ChatGPT sbarca su PowerPoint: presentazioni create con un semplice prompt

L’integrazione AI permette di generare slide complete e modificare contenuti direttamente dentro Microsoft PowerPoint

Redazione

OpenAI porta ChatGPT direttamente dentro Microsoft PowerPoint e apre una nuova fase nella produttività basata sull’intelligenza artificiale. La novità consente agli utenti di creare presentazioni complete o modificare slide già esistenti semplicemente utilizzando istruzioni in linguaggio naturale, senza uscire dall’applicazione Microsoft. La funzione è attualmente disponibile in beta sia per gli utenti gratuiti sia per gli abbonati ChatGPT Business.

Presentazioni create automaticamente con l’AI

Con la nuova integrazione basta scrivere richieste come “aggiungi una slide sul panorama competitivo con tre colonne” oppure “riscrivi questa sezione in modo più conciso” per ottenere modifiche immediate all’interno della presentazione. ChatGPT si occupa non solo del testo, ma anche di layout, struttura e impaginazione delle slide.

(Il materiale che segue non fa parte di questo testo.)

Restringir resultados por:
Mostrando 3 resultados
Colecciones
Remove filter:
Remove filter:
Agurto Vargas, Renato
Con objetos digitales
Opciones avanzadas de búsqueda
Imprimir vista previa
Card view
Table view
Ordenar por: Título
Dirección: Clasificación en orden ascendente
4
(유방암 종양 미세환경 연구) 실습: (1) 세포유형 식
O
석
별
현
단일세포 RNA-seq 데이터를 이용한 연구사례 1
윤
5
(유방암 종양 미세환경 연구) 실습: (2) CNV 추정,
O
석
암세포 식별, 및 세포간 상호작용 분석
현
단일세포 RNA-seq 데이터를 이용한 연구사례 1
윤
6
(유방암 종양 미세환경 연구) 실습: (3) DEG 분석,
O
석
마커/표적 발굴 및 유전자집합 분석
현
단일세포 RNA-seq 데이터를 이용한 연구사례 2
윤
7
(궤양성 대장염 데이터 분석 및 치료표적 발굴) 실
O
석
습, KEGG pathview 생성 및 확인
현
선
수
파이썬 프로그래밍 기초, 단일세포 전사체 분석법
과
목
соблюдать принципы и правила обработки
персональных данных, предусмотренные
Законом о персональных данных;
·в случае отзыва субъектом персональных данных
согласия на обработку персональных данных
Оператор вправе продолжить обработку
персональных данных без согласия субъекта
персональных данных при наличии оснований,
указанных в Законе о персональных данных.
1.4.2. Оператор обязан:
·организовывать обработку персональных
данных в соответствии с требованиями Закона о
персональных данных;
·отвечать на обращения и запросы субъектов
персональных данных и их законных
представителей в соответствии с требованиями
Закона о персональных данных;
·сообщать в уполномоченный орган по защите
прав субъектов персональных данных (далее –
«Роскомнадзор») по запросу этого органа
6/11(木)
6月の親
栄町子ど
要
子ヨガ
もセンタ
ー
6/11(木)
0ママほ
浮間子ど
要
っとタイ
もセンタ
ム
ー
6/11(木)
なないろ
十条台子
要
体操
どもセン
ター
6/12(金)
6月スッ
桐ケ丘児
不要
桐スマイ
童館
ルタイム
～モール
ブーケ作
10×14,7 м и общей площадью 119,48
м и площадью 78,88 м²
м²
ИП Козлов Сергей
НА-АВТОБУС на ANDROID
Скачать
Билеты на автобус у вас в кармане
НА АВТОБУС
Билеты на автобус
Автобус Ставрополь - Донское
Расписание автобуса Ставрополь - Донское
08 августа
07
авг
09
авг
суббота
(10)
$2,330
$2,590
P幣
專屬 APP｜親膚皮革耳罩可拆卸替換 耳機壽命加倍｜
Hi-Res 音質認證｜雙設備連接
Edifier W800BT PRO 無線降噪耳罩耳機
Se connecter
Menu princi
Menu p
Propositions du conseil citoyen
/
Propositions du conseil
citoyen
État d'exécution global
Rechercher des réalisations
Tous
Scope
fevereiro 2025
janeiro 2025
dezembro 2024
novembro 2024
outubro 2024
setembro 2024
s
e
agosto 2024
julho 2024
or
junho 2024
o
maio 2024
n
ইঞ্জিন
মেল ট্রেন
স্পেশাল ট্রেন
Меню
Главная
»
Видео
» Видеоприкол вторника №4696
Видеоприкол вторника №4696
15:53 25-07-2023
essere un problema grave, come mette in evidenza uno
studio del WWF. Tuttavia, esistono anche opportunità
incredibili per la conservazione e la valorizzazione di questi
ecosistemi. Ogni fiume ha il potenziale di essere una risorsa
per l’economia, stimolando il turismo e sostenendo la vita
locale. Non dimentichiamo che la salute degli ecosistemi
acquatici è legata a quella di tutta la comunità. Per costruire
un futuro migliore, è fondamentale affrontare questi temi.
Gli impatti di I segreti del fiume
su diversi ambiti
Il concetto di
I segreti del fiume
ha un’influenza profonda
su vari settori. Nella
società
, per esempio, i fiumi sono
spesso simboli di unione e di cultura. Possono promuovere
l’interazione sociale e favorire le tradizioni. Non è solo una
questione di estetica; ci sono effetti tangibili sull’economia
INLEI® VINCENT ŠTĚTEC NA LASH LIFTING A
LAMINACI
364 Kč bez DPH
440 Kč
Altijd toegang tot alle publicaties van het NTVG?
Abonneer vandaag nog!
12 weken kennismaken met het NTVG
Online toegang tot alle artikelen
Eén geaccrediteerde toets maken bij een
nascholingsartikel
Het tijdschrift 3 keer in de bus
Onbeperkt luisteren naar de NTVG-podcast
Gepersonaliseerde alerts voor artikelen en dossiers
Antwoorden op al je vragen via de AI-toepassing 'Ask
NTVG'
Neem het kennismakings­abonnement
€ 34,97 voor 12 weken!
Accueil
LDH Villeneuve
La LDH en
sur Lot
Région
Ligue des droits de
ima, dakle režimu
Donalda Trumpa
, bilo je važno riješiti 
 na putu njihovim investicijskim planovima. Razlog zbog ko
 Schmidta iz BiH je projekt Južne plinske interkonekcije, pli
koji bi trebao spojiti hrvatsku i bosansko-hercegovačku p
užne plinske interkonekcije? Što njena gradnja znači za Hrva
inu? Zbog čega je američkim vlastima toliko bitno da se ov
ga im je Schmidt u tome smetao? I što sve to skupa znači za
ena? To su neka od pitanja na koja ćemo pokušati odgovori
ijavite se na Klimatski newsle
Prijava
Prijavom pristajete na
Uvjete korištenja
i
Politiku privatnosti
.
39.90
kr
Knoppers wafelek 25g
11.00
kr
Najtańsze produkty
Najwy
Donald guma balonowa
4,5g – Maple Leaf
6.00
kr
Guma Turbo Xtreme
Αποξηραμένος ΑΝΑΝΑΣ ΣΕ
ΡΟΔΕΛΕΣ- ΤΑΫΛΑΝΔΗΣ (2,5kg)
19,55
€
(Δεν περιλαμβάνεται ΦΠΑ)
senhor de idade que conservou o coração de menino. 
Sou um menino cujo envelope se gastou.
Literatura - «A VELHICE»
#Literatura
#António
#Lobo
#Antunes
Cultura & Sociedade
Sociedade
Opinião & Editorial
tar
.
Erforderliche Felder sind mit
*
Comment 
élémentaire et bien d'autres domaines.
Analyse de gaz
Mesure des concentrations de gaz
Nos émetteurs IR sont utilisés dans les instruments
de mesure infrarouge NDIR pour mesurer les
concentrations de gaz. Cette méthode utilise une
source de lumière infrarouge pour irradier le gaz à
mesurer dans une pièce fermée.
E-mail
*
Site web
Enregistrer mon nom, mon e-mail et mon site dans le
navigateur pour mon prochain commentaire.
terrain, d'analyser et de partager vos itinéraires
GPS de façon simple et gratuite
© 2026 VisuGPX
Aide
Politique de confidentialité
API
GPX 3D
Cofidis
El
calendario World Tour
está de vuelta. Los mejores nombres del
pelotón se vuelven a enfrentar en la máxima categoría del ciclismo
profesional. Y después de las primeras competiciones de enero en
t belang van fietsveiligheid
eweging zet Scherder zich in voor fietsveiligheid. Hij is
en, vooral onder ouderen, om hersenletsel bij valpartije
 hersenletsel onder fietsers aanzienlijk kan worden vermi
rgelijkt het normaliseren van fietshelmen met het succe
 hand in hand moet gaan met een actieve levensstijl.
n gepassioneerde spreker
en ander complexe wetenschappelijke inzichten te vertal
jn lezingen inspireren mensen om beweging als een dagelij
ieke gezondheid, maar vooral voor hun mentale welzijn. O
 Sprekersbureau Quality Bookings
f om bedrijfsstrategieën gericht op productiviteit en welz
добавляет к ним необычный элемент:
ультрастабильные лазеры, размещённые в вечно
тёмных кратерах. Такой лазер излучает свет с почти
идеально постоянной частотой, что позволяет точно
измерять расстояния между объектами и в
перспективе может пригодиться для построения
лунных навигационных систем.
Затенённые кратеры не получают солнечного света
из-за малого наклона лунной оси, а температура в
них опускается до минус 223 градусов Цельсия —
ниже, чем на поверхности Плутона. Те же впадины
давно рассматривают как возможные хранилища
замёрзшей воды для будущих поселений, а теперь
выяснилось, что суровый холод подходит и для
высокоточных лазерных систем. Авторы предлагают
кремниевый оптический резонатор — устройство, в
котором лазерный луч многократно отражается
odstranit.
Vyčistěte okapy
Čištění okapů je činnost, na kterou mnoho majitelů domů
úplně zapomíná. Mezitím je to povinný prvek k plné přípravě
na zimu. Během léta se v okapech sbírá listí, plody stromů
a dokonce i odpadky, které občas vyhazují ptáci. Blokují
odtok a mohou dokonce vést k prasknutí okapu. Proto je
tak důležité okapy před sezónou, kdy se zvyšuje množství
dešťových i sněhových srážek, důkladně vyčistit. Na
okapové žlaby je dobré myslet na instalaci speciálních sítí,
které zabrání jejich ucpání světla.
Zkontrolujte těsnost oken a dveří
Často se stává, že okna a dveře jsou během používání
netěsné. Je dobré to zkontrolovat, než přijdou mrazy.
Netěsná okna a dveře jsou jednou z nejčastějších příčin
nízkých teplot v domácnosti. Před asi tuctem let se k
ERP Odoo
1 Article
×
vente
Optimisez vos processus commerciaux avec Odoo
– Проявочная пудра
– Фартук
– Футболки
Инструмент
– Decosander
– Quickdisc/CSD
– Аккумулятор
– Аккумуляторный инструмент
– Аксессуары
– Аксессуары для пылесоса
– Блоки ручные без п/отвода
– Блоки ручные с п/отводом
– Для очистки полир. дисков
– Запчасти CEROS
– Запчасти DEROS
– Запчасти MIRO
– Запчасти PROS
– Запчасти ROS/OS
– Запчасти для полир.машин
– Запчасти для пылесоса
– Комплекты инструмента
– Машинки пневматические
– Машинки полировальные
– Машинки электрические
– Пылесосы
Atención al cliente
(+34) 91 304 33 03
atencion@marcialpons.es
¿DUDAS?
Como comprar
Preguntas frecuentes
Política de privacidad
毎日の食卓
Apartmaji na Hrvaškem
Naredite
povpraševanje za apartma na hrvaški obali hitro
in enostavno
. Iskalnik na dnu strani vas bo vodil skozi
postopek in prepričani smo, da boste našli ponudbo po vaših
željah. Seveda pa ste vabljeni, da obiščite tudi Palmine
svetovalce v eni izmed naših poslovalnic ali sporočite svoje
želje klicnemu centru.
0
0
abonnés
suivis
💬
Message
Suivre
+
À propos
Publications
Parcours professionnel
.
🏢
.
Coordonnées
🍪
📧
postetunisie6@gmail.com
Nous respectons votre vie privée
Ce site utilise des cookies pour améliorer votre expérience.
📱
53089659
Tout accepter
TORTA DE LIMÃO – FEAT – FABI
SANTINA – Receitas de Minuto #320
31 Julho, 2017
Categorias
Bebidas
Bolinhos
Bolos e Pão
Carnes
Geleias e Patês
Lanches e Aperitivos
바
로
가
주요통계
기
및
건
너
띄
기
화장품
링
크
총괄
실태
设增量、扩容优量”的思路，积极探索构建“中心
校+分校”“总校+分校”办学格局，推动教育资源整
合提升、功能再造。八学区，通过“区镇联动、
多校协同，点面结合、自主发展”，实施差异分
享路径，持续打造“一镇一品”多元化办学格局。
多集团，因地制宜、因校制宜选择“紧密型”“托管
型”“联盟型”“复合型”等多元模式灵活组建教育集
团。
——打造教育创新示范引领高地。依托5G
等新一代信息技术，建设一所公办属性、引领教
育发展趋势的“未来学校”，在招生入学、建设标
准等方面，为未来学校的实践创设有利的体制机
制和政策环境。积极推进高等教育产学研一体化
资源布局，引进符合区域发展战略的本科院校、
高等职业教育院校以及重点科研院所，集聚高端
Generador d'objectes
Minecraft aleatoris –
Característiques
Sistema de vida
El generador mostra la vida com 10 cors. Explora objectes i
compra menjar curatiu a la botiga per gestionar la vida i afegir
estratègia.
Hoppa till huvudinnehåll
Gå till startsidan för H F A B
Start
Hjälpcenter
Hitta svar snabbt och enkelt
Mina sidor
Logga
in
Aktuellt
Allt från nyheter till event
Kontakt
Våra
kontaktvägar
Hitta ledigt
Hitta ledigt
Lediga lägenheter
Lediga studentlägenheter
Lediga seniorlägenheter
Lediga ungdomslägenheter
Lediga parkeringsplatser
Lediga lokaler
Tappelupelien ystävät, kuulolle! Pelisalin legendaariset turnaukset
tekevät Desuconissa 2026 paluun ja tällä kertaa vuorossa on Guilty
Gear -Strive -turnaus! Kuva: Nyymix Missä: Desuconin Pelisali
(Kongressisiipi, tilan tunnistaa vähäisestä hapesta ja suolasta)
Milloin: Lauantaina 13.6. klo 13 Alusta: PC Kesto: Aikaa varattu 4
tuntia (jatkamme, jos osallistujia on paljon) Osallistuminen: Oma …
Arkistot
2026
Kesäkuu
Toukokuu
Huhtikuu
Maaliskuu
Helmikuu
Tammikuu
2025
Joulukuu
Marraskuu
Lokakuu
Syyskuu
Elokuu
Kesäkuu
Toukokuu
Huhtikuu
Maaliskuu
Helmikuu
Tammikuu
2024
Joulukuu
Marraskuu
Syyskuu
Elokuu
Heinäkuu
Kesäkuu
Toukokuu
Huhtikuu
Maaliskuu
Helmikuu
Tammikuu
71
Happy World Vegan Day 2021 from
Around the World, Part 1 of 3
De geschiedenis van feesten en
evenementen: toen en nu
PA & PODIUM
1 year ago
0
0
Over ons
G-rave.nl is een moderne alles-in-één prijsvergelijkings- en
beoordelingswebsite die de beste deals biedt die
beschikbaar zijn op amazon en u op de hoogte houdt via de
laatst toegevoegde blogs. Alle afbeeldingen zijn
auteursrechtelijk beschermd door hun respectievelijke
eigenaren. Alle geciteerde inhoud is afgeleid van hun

L’obiettivo è semplificare drasticamente il lavoro di creazione delle presentazioni, eliminando gran parte delle operazioni manuali normalmente richieste in PowerPoint. Rispetto ai classici template, però, il valore aggiunto dell’integrazione sta soprattutto nella capacità di lavorare con i dati già presenti nell’ambiente aziendale.

ChatGPT può infatti recuperare informazioni da strumenti come Gmail, Outlook e SharePoint, utilizzando contenuti e contesto già disponibili nei sistemi di lavoro. In questo modo l’AI riesce a generare presentazioni più coerenti e immediate, riducendo il tempo necessario per raccogliere materiali e organizzare le informazioni.

La convivenza tra Copilot e ChatGPT dentro Microsoft Office

L’arrivo di ChatGPT su PowerPoint apre però anche un nuovo scenario competitivo per Microsoft. L’azienda ha già integrato Copilot nella suite Office e ora si ritrova a ospitare, all’interno delle stesse applicazioni, due strumenti AI differenti ma con funzionalità in parte sovrapposte.

Da una parte Microsoft beneficia di qualsiasi innovazione che renda Office ancora più centrale nelle attività quotidiane di aziende e professionisti. Dall’altra, la presenza contemporanea di Copilot e ChatGPT potrebbe creare una competizione interna tra due ecosistemi distinti, anche se fortemente collegati.

La situazione evidenzia quanto il mercato dell’intelligenza artificiale stia evolvendo rapidamente, soprattutto nel settore della produttività aziendale, dove le grandi piattaforme cercano di trasformare l’AI in uno strumento operativo quotidiano.

Accesso gratuito e dubbi sulla gestione dei dati

La disponibilità gratuita della funzione non appare casuale. Dietro questa scelta c’è una strategia precisa: aumentare il numero di utenti che utilizzano ChatGPT ogni giorno per favorire, nel tempo, l’adozione delle soluzioni professionali come ChatGPT Business all’interno delle aziende.

La crescita punta quindi a essere graduale ma costante, sfruttando la familiarità degli utenti con gli strumenti AI direttamente nei software di lavoro più utilizzati.

Resta però aperta una questione centrale: la gestione dei dati aziendali. L’accesso dell’intelligenza artificiale a email, cloud e documenti interni continua infatti a rappresentare un tema sensibile, soprattutto per comparti come finanza, sanità e pubblica amministrazione. Per molti settori sarà proprio questo aspetto a determinare la velocità di adozione delle nuove funzioni AI integrate in Office.